== MATERIAL FOR THIS TASK ==
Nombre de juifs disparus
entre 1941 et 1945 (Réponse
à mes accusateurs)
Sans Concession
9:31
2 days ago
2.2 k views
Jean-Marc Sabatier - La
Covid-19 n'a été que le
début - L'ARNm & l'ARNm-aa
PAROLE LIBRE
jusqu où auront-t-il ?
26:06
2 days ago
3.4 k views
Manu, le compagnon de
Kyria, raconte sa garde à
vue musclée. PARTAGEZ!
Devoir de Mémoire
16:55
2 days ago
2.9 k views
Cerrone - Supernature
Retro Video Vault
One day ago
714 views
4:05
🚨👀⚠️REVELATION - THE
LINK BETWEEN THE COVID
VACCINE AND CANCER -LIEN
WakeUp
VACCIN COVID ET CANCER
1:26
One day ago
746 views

== PROMPT ==
Locate every line in the items above that contains the word "CANCER" and copy each of those lines.

== FINISHED TASK ==
VACCINE AND CANCER -LIEN
VACCIN COVID ET CANCER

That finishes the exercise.